"On my lands? I am sorry to hear it, for I shall feel it a duty to get rid of them. I very well know that the great abundance of land that we have in the country, its little comparative value, and the distance at which the owners generally reside from their estates, have united to render the people careless of the rights of those who possess real property; and I am prepared to view things as they are among ourselves, rather than as they exist in older countries; but I shall not tolerate squatters."

"Well, by all I hear, I think you'll call old Andries, the Chainbearer, a squatter of the first class. They tell me the old chap has come back from the army as fierce as a catamount, and that there is no speaking to him, as one used to could, in old times."

"You are, then, an old acquaintance of the Chainbearer?"

"I should think I was! Tinkum and I have lived about, a good deal, in our day; and old Andries is a desp'ate hand for the woods. He surveyed out for us, once, or half-surveyed, another betterment; but he proved to be a spiteful rogue afore he got through with the business; and we have not set much store by him ever sin' that time."

"The Chainbearer a rogue! Andries Coejemans any thing but an honest man! You are the first person, Mrs. Tinkum, I have ever heard call in question his sterling integrity."

"Sterling money doesn't pass now, I conclude, sin' it's revolution times. We all know which side your family was on in the war, Major Littlepage; so it's no offence to you. A proper sharp lookout they had of it here, when you quit college; for some said old Herman Mordaunt had ordered in his will that you should uphold the king; and then, most of the tenants concluded they would get the lands altogether. It is a sweet thing, major, for a tenant to get his farm without paying for it, as you may judge!

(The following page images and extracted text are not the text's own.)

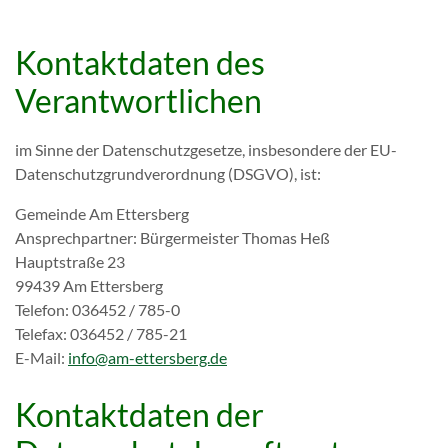
Kontaktdaten des
Verantwortlichen
im Sinne der Datenschutzgesetze, insbesondere der EU-
Datenschutzgrundverordnung (DSGVO), ist:
Gemeinde Am Ettersberg
Ansprechpartner: Bürgermeister Thomas Heß
Hauptstraße 23
99439 Am Ettersberg
Telefon: 036452 / 785-0
Telefax: 036452 / 785-21
E-Mail:
info@am-ettersberg.de
Kontaktdaten der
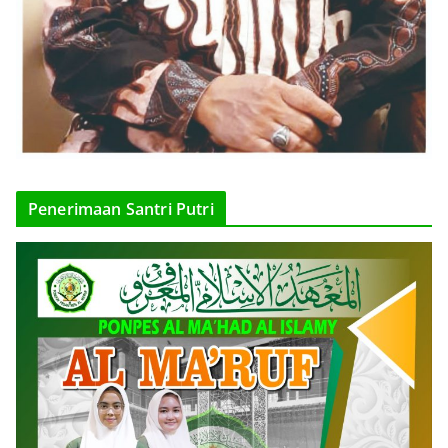
Penerimaan Santri Putri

Some folks was desp'ate sorry when they heern tell that the Littlepages went with the colonies."

"I hope there are few such knaves on the Ravensnest estate as to wish anything of the sort. But, let me hear an explanation of your charge against the Chainbearer. I have no great concern for my own rights in the patent that I claim."

The woman had the audacity, or the frankness, to draw a long, regretful sigh, as it might be, in my very face. That sigh expressed her regrets that I had not taken part with the crown in the last struggle; in which case, I do suppose, she and Tinkum would have contrived to squat on one of the farms of Ravensnest. Having sighed, however, the landlady did not disdain to answer.

"As for the Chainbearer, the simple truth is this," she said. "Tinkum hired him to run a line between some betterments we had bought, and some that had been bought by a neighbor of our'n. This was long afore the war, and when titles were scarcer than they're gettin' to be now, some of the landlords living across the water. Well, what do you think the old fellow did, major? He first asked for our deeds, and we showed them to him; as good and lawful warrantees as was ever printed and filled up by a 'squire. He then set to work, all by himself, jobbing the whull survey, as it might be, and a prettier line was never run, as far as he went, which was about half-way. I thought it would make etarnel peace atween us and our neighbor, for it had been etarnel war afore that, for three whull years; sometimes with clubs, and sometimes with axes, and once with scythes. But, somehow—I never know'd how—but somehow, old Andries found out that the man who deeded to us had no deed to himself, or no mortal right to the land, any more than that sucking pig you see at the door there; when he gi'n right up, refusing to carry out another link, or p'int another needle, he did! Warn't that being cross-grained and wilful! No, there's no dependence to be put on the Chainbearer."

"Wilful in the cause of right, as glorious old Andries always is! I love and honor him all the better for it."